When merge sort is preferred over Quick sort?

Mohamed Taher Alrefaie picture Mohamed Taher Alrefaie · Mar 23, 2015 · Viewed 24.7k times · Source

Quick sort is much better than merge sort in many cases. Though, when are the cases when merge sort might be a better solution than quick sort?

For example, merge sort works better than quick sort when data cannot be loaded to memory at once. Are there any other cases?

EDIT: Answers of the suggested duplicate question list all advantages of quick sort over merge sort. I'm asking here about the possible cases and applications that using merge sort in would be advantageous than using quick sort.

Answer

templatetypedef picture templatetypedef · Mar 23, 2015

I should probably start off by mentioning that both quicksort and mergesort can work just fine if you can't fit everything into memory at once. You can implement quicksort by choosing a pivot, then streaming elements in from disk into memory and writing elements into one of two different files based on how that element compares to the pivot. If you use a double-ended priority queue, you can actually do this even more efficiently by fitting the maximum number of possible elements into memory at once.

Others have mentioned the benefit that mergesort is worst-case O(n log n), which is definitely true. That said, you can easily modify quicksort to produce the introsort algorithm, a hybrid between quicksort, insertion sort, and heapsort, that's worst-case O(n log n) but retains the speed of quicksort in most cases.

It might be helpful to see why quicksort is usually faster than mergesort, since if you understand the reasons you can pretty quickly find some cases where mergesort is a clear winner. Quicksort usually is better than mergesort for two reasons:

  1. Quicksort has better locality of reference than mergesort, which means that the accesses performed in quicksort are usually faster than the corresponding accesses in mergesort.

  2. Quicksort uses worst-case O(log n) memory (if implemented correctly), while mergesort requires O(n) memory due to the overhead of merging.

There's one scenario, though, where these advantages disappear. Suppose you want to sort a linked list of elements. The linked list elements are scattered throughout memory, so advantage (1) disappears (there's no locality of reference). Second, linked lists can be merged with only O(1) space overhead instead of O(n) space overhead, so advantage (2) disappears. Consequently, you usually will find that mergesort is a superior algorithm for sorting linked lists, since it makes fewer total comparisons and isn't susceptible to a poor pivot choice.

Hope this helps!

● Directive A:
In the thread on merge sort versus quicksort, for sorting what kind of data does the answer say mergesort is usually the better choice?

● Records supplied:
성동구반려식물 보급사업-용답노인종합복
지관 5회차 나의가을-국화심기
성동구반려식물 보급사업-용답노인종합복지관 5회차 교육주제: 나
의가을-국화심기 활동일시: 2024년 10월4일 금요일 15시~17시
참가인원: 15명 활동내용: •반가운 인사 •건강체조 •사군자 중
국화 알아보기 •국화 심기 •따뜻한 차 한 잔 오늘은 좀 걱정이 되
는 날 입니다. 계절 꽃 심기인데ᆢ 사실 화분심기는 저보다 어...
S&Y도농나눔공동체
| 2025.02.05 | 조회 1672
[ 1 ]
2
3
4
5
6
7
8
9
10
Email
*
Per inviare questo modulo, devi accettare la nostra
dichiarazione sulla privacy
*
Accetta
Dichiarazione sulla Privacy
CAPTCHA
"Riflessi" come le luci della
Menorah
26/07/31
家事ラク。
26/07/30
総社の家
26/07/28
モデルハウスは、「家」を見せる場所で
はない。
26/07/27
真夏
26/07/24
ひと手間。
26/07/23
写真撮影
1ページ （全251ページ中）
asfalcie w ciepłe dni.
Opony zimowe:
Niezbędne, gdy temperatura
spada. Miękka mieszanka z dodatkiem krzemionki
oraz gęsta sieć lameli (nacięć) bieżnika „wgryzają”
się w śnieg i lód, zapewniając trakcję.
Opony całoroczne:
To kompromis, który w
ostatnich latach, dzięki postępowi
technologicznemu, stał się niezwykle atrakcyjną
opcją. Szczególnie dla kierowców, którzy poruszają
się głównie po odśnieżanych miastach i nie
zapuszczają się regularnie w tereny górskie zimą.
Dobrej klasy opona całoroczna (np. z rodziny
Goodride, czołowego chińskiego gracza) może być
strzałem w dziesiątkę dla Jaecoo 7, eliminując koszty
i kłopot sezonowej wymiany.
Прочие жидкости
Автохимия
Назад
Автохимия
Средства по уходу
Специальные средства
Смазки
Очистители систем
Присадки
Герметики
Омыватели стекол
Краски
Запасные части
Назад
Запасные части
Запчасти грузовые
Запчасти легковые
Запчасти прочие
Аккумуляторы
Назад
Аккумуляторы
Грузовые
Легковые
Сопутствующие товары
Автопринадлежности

● Directive B:
Write out the records line for line, starting at their first line and stopping after the line that contains "się głównie po odśnieżanych miastach i nie".

● Problem solution A:
Linked lists.

● Problem solution B:
성동구반려식물 보급사업-용답노인종합복
지관 5회차 나의가을-국화심기
성동구반려식물 보급사업-용답노인종합복지관 5회차 교육주제: 나
의가을-국화심기 활동일시: 2024년 10월4일 금요일 15시~17시
참가인원: 15명 활동내용: •반가운 인사 •건강체조 •사군자 중
국화 알아보기 •국화 심기 •따뜻한 차 한 잔 오늘은 좀 걱정이 되
는 날 입니다. 계절 꽃 심기인데ᆢ 사실 화분심기는 저보다 어...
S&Y도농나눔공동체
| 2025.02.05 | 조회 1672
[ 1 ]
2
3
4
5
6
7
8
9
10
Email
*
Per inviare questo modulo, devi accettare la nostra
dichiarazione sulla privacy
*
Accetta
Dichiarazione sulla Privacy
CAPTCHA
"Riflessi" come le luci della
Menorah
26/07/31
家事ラク。
26/07/30
総社の家
26/07/28
モデルハウスは、「家」を見せる場所で
はない。
26/07/27
真夏
26/07/24
ひと手間。
26/07/23
写真撮影
1ページ （全251ページ中）
asfalcie w ciepłe dni.
Opony zimowe:
Niezbędne, gdy temperatura
spada. Miękka mieszanka z dodatkiem krzemionki
oraz gęsta sieć lameli (nacięć) bieżnika „wgryzają”
się w śnieg i lód, zapewniając trakcję.
Opony całoroczne:
To kompromis, który w
ostatnich latach, dzięki postępowi
technologicznemu, stał się niezwykle atrakcyjną
opcją. Szczególnie dla kierowców, którzy poruszają
się głównie po odśnieżanych miastach i nie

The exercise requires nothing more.